Several programming languages have libraries for converting RGB colors to HSB (Hue Saturation Brightness). (E.g., Java's Color class has methods for this.) HSB colors use a distortion of the simple system demonstrated above to make it seem as though all possible combinations of hue, saturation, and brightness are available. It's a relatively minor distortion (effectively, the triangles shown on the hue images above are all straightened out to the same shape), but a distortion nonetheless. Here's the full range of hue generated with Java's HSB library at maximum saturation and brightness:



Here's the full range of hue with truly invariant saturation and brightness:



Distinct bands of color are prominent in the 1st version, and although subdued, are also present in the 2nd version. This is a direct result of our perceptual system: we automatically "chunk" color into discrete categories. For this reason, it's inadvisable to use hue to represent continuous variables. For example, if you use hue to represent height on a topographic map, people viewing the map will misinterpret the heights. The yellow, cyan, and magenta regions will be percieved as steeper than intended, and the red, green, and blue regions will seem too flat. Instead of hue, try using brightness and/or saturation for continuous variables, since our eyes don't chunk them. For a topographic map, greyscale or a single hue varying in saturation can work well.

Fun With Genetics:

Each of the color detectors in our eyes uses a single photoreceptor protein, each of which is coded for by a single gene. However, since we have two copies of all our genes, some people have a mutant version of one of their photoreceptor proteins which gives them, in effect, a fourth kind of color detector. Such people are said to have tetrachromatic vision, and can distinguish many more colors than you or I. Unfortunately, two of the three photoreceptor genes (red/yellow and green) are on the X chromosome, which means men don't have a second copy! Because of this, women are much more likely to be tetrachromatic, and men are much more likely to have color-blindness in the red to green range.
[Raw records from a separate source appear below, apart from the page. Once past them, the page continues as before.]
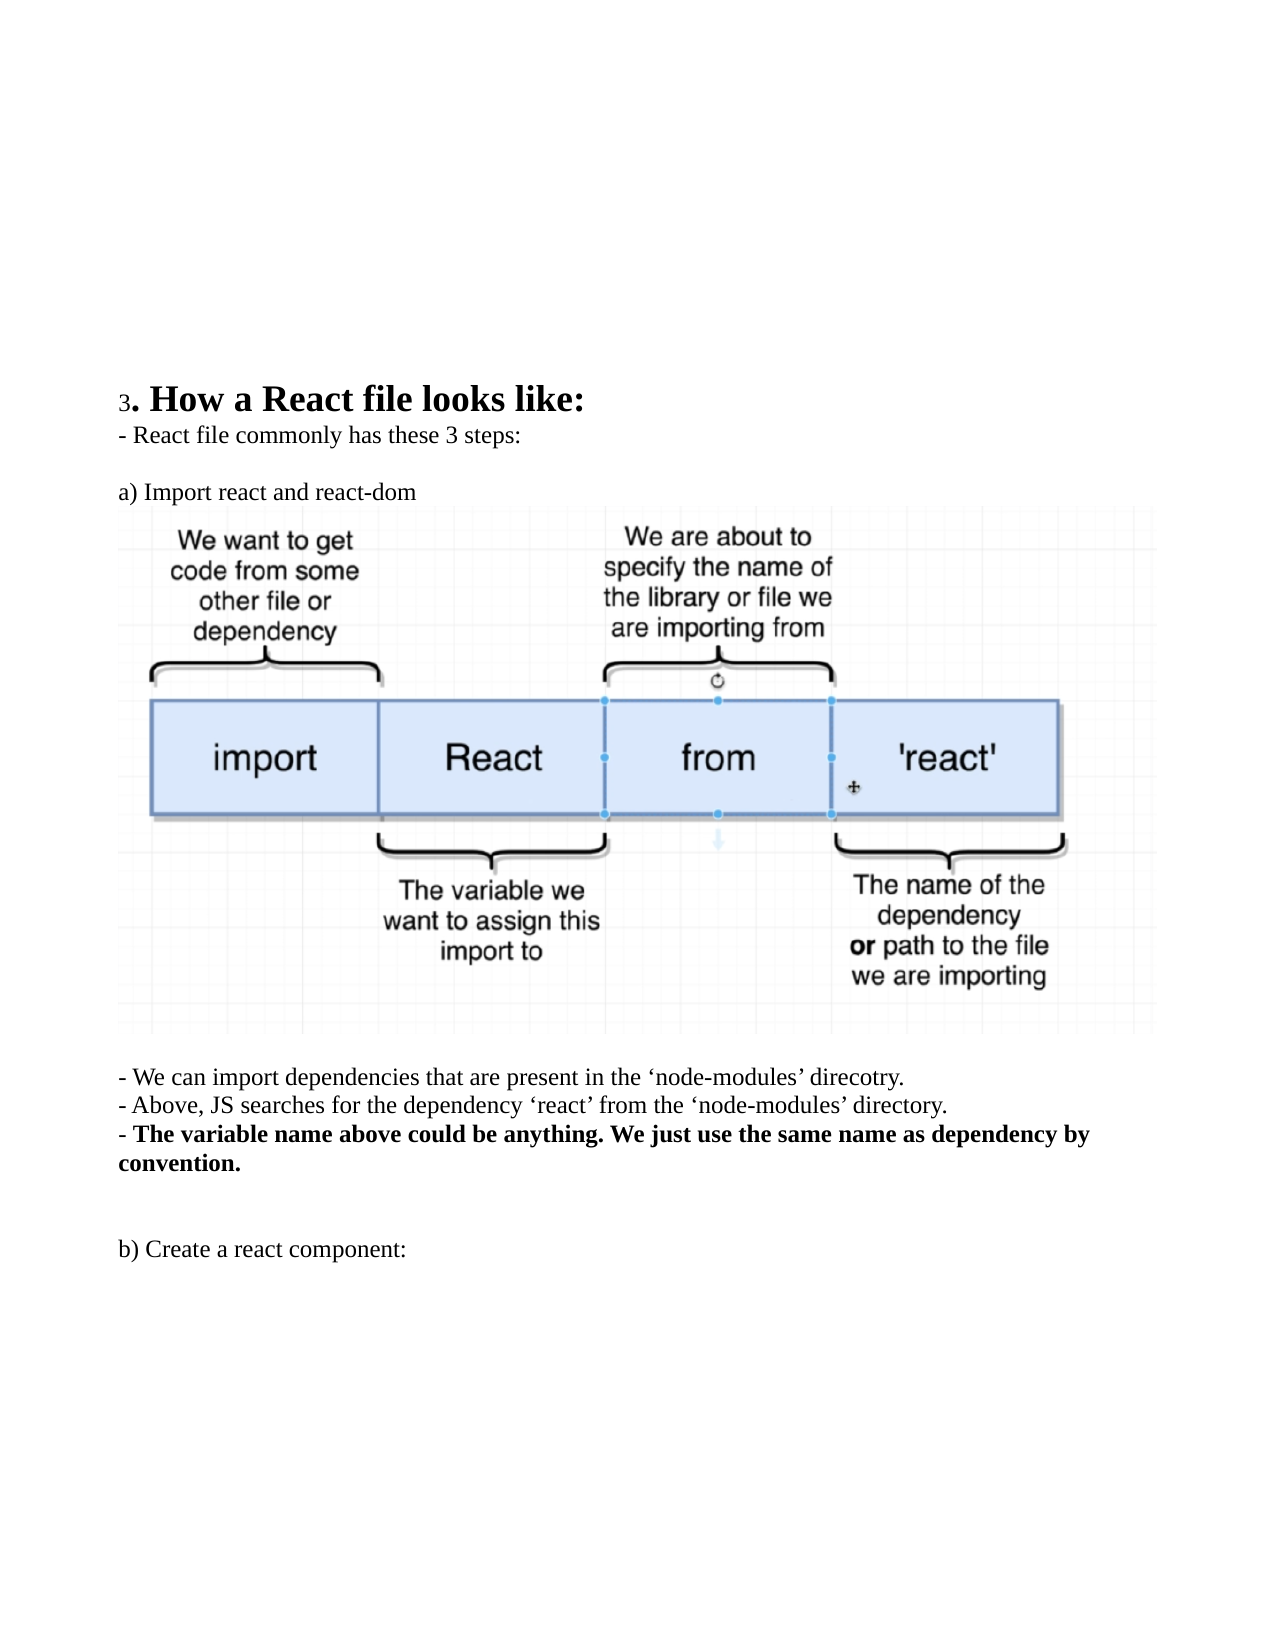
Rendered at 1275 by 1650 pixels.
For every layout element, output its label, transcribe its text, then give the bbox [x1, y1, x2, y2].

text - Above, JS searches for the dependency ‘react’ from the ‘node-modules’ directory. [118, 1091, 1157, 1119]
text b) Create a react component: [118, 1234, 1157, 1263]
text 3. How a React file looks like: [118, 377, 1157, 420]
text - The variable name above could be anything. We just use the same name as dependency by convention. [118, 1119, 1157, 1177]
text - We can import dependencies that are present in the ‘node-modules’ direcotry. [118, 1062, 1157, 1091]
text - React file commonly has these 3 steps: [118, 420, 1157, 449]
text a) Import react and react-dom [118, 477, 1157, 506]
picture [118, 506, 1157, 1034]
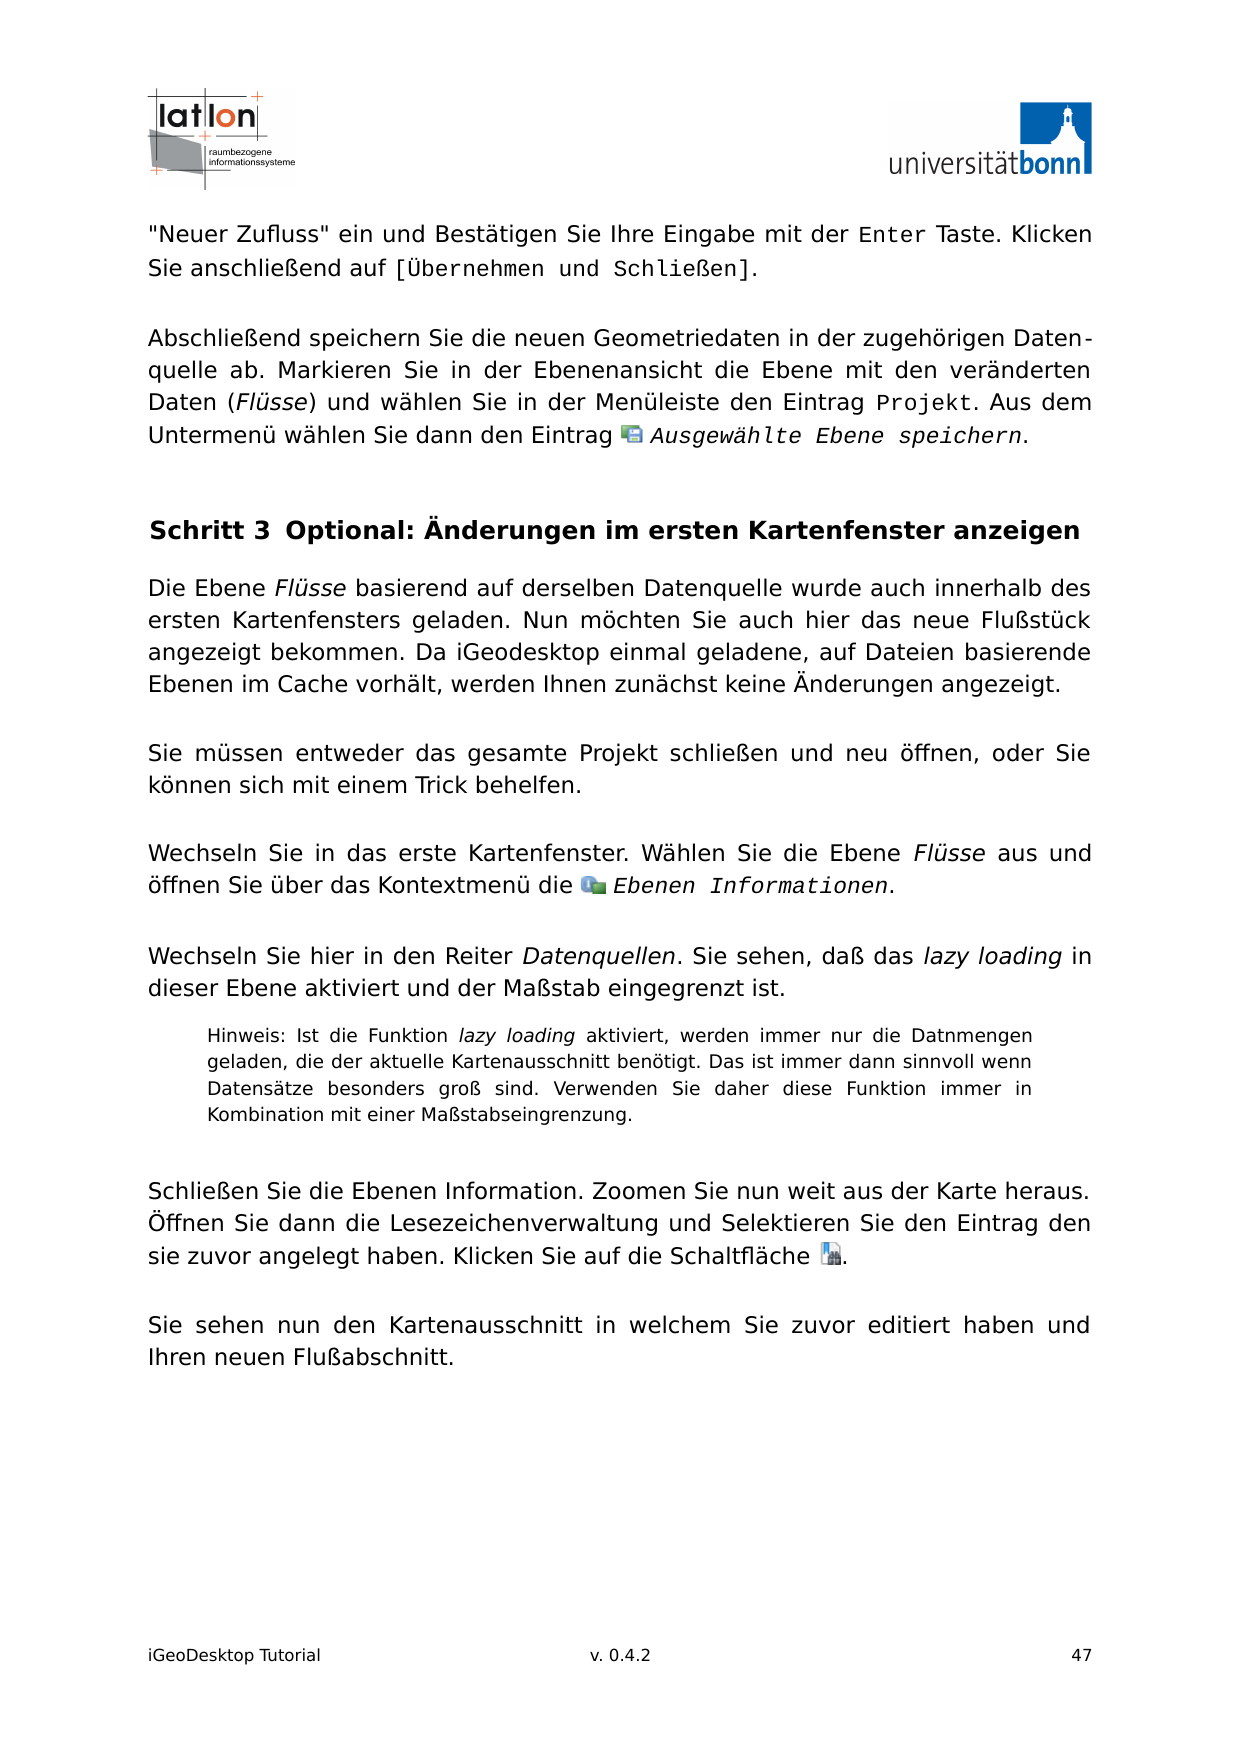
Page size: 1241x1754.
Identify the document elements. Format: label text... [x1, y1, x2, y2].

text Schließen Sie die Ebenen Information. Zoomen Sie nun weit aus der Karte heraus. Öffnen Sie dann die Lesezeichenverwaltung und Selektieren Sie den Eintrag den sie zuvor angelegt haben. Klicken Sie auf die Schaltfläche . [148, 1178, 1092, 1270]
picture [147, 88, 295, 190]
text Hinweis: Ist die Funktion lazy loading aktiviert, werden immer nur die Datnmengen geladen, die der aktuelle Kartenausschnitt benötigt. Das ist immer dann sinnvoll wenn Datensätze besonders groß sind. Verwenden Sie daher diese Funktion immer in Kombination mit einer Maßstabseingrenzung. [207, 1025, 1033, 1126]
picture [580, 876, 606, 894]
text Abschließend speichern Sie die neuen Geometriedaten in der zugehörigen Daten­quelle ab. Markieren Sie in der Ebenenansicht die Ebene mit den veränderten Daten (Flüsse) und wählen Sie in der Menüleiste den Eintrag Projekt. Aus dem Untermenü wählen Sie dann den Eintrag Ausgewählte Ebene spei­chern. [148, 325, 1092, 451]
text Wechseln Sie hier in den Reiter Datenquellen. Sie sehen, daß das lazy loading in dieser Ebene aktiviert und der Maßstab eingegrenzt ist. [148, 943, 1092, 1002]
text "Neuer Zufluss" ein und Bestätigen Sie Ihre Eingabe mit der Enter Taste. Klicken Sie anschließend auf [Übernehmen und Schließen]. [148, 221, 1092, 283]
text Die Ebene Flüsse basierend auf derselben Datenquelle wurde auch innerhalb des ersten Kartenfensters geladen. Nun möchten Sie auch hier das neue Flußstück angezeigt bekommen. Da iGeodesktop einmal geladene, auf Dateien basierende Ebenen im Cache vorhält, werden Ihnen zunächst keine Änderungen angezeigt. [148, 575, 1092, 698]
text Wechseln Sie in das erste Kartenfenster. Wählen Sie die Ebene Flüsse aus und öffnen Sie über das Kontextmenü die Ebenen Informationen. [148, 841, 1092, 901]
text Sie müssen entweder das gesamte Projekt schließen und neu öffnen, oder Sie können sich mit einem Trick behelfen. [148, 740, 1092, 798]
picture [621, 424, 644, 444]
picture [889, 102, 1093, 174]
subtitle Optional: Änderungen im ersten Kartenfenster anzeigen [149, 516, 1092, 545]
text Sie sehen nun den Kartenausschnitt in welchem Sie zuvor editiert haben und Ihren neuen Flußabschnitt. [148, 1312, 1092, 1370]
picture [818, 1242, 841, 1265]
Color blindness happens when a mutation to a photoreceptor gene renders the corresponding color detector inoperative or causes its peak sensitivity to overlap with one of the other detectors. Women who get one copy of a broken photoreceptor can get by with a working second copy, but men only have a backup for their blue/violet receptor. This is the reason male red/green color-blindness is so much more common than blue/yellow color-blindness.